Passage for review:
================================
Whether or not one supports specific Israeli policies, all people must recognize that antisemitism is not caused by Israel’s behavior, but has deep spiritual and historical roots. The notion of corporate Jewish culpability has been a tool of anti-Semites for millennia, inspiring mass atrocities and ethnic cleansing, including the Crusades, the Inquisition, countless pogroms, terror attacks, and the Holocaust. We note with anguish that the global Jewish population still has not recovered from the horrors of the Holocaust, the Farhud, and other campaigns of mass violence against Jewish people in the 1940s and 1950s. 

 

As representatives of Jewish congregations that honor Yeshua (Jesus) as Israel’s promised Messiah, we also call upon the global Christian community to continue its progress in renouncing antisemitism in all forms, including in its interpretation and teaching of Scripture. We believe that healthy Jewish-Christian dialogue can be a powerful force against antisemitism. We commend Christian groups that have shown humanitarian concern for the Palestinians living in Gaza and the West Bank, and we encourage them to express and act upon such concerns in ways that also respect Jewish Israelis as well as Jews around the world.
================================
Material supplied:
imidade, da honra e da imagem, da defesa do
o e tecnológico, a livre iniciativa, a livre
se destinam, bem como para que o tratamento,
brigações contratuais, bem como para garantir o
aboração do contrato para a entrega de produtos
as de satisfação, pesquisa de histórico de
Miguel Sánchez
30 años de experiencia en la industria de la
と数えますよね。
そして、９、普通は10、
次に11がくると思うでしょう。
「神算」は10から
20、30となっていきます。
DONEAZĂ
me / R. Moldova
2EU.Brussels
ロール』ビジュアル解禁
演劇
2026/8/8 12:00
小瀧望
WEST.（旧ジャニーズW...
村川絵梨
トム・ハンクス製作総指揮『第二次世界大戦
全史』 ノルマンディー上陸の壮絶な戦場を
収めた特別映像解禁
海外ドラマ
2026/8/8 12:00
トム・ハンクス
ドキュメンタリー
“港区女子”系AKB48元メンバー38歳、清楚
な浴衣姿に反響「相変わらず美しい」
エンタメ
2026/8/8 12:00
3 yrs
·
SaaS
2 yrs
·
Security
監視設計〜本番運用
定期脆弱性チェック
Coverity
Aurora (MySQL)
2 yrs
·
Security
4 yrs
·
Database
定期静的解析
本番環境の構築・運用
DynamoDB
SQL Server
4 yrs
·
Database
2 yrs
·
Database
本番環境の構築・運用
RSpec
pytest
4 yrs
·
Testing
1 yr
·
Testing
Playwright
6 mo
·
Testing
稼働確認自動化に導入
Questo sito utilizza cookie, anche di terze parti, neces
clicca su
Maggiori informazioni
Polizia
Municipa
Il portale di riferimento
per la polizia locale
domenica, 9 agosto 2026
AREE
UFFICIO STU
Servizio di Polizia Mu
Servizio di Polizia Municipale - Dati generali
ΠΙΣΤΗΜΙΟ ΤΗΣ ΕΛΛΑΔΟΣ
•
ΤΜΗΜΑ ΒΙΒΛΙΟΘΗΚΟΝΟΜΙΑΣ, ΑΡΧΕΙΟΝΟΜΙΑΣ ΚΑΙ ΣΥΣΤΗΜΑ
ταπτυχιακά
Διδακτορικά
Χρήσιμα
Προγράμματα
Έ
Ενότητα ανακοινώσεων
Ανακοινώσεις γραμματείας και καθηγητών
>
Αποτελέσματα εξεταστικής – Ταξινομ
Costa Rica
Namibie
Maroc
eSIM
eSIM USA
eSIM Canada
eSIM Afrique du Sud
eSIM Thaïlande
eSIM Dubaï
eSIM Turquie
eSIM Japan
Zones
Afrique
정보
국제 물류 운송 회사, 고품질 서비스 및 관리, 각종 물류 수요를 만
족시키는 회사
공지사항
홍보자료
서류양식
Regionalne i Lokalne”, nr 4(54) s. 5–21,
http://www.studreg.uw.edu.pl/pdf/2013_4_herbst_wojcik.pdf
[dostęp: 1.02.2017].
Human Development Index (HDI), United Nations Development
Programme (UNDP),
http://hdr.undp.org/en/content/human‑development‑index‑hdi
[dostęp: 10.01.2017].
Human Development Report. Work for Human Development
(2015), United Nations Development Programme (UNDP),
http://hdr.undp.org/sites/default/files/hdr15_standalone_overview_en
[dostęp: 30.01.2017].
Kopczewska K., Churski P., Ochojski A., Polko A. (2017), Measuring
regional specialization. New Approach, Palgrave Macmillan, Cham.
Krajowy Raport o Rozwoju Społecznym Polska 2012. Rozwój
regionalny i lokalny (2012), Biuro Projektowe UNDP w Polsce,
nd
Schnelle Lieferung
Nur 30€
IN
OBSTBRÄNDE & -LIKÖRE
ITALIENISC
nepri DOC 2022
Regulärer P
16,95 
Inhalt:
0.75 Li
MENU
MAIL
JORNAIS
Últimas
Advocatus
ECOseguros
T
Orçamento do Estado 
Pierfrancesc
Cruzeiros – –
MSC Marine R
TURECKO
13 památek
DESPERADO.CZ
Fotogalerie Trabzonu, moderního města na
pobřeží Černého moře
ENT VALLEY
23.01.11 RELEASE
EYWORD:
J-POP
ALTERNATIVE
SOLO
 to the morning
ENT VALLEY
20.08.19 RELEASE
================================
What you should do:
Answer these about the statement on antisemitism:
1. Which mass atrocities does it name as inspired by the notion of corporate Jewish culpability?
2. As what do the congregations it speaks for honor Yeshua?
3. What does it say can be a powerful force against antisemitism?

Exercise answer:
1. The Crusades, the Inquisition, countless pogroms, terror attacks, and the Holocaust.
2. As Israel's promised Messiah.
3. Healthy Jewish-Christian dialogue.